### MATERIAL FOR THE TASK
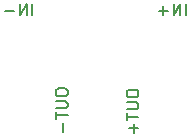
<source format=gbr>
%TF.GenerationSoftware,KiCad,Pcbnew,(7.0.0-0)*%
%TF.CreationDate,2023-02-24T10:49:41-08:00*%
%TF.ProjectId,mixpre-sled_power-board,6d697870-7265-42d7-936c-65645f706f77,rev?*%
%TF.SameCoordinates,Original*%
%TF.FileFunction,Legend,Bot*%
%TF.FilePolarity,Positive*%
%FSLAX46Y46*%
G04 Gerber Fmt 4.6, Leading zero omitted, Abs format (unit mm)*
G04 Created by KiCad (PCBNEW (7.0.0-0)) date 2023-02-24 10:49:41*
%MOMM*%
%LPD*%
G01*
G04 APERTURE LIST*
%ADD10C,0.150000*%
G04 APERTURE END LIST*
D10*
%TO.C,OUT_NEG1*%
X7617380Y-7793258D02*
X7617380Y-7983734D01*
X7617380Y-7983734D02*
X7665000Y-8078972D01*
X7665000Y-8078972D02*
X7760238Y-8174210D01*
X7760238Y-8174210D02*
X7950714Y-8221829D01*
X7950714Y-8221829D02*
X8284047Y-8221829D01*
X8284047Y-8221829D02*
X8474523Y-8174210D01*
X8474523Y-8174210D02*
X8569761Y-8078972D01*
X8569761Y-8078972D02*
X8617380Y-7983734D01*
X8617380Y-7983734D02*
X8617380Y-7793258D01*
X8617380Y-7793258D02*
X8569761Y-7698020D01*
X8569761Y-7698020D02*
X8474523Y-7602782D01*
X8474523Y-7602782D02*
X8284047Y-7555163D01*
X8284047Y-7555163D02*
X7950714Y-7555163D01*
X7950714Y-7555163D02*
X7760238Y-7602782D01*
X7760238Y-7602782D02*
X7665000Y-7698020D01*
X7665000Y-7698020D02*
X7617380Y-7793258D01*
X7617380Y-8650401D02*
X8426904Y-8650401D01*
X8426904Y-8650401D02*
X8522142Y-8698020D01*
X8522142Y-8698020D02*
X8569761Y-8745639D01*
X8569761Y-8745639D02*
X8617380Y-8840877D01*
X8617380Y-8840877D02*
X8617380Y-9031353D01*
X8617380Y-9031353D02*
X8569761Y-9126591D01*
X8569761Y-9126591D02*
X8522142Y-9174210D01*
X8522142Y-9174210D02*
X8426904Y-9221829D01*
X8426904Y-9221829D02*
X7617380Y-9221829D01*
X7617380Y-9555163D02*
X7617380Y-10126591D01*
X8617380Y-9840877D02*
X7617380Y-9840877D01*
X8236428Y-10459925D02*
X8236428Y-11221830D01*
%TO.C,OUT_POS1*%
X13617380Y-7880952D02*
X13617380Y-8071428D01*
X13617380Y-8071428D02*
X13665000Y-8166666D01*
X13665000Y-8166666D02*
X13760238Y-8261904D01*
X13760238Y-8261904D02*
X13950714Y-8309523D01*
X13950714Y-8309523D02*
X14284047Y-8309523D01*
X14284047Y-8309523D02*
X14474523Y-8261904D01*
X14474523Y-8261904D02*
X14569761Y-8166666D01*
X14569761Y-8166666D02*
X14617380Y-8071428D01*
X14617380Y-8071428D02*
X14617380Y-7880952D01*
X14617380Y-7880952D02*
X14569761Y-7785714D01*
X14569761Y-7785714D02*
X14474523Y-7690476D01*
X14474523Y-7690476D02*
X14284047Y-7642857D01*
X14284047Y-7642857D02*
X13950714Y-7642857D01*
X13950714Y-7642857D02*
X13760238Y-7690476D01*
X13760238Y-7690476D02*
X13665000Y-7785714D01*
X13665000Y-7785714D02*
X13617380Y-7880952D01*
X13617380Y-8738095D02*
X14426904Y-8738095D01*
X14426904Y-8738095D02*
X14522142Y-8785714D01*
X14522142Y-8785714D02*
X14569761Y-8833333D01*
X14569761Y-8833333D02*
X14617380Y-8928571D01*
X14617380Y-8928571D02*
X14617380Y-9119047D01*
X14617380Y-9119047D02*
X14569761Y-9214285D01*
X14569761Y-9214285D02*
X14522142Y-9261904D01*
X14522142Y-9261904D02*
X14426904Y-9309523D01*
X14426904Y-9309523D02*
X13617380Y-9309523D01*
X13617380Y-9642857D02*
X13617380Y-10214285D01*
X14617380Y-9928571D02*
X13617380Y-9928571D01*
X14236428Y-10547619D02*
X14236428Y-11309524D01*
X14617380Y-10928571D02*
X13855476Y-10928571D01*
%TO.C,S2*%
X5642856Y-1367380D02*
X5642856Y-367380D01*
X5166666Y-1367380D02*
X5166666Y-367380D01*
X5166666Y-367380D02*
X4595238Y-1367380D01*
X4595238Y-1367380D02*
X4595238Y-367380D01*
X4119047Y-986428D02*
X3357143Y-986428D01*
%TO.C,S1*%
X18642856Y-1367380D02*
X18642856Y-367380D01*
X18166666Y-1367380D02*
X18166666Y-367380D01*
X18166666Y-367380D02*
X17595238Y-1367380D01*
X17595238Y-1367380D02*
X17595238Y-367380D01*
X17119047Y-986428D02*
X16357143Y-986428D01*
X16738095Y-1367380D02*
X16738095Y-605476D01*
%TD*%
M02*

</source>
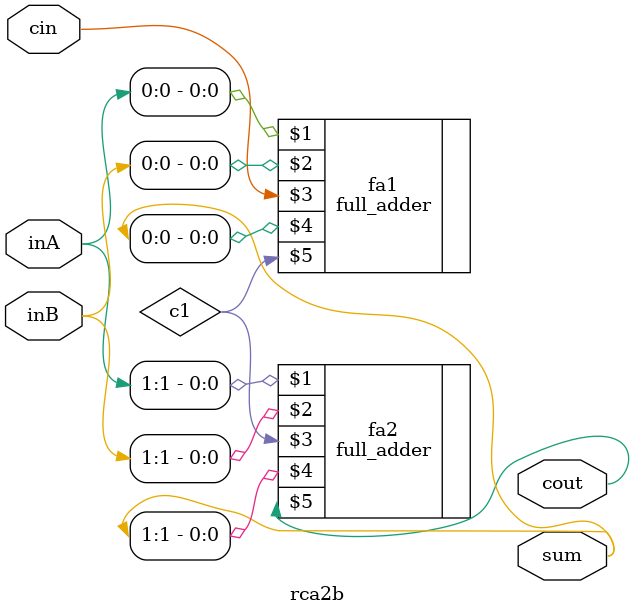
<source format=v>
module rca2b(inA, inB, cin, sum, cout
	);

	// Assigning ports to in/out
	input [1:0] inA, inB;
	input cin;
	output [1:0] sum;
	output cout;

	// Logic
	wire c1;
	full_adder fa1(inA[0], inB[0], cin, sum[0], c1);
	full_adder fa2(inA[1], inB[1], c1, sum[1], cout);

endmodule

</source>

### EXERCISE AIM
If a line of the material contains the word "format", pick it out and copy it.

### RESPONSE FOR THIS EXERCISE
<source format=gbr>
G04 Gerber Fmt 4.6, Leading zero omitted, Abs format (unit mm)*
<source format=v>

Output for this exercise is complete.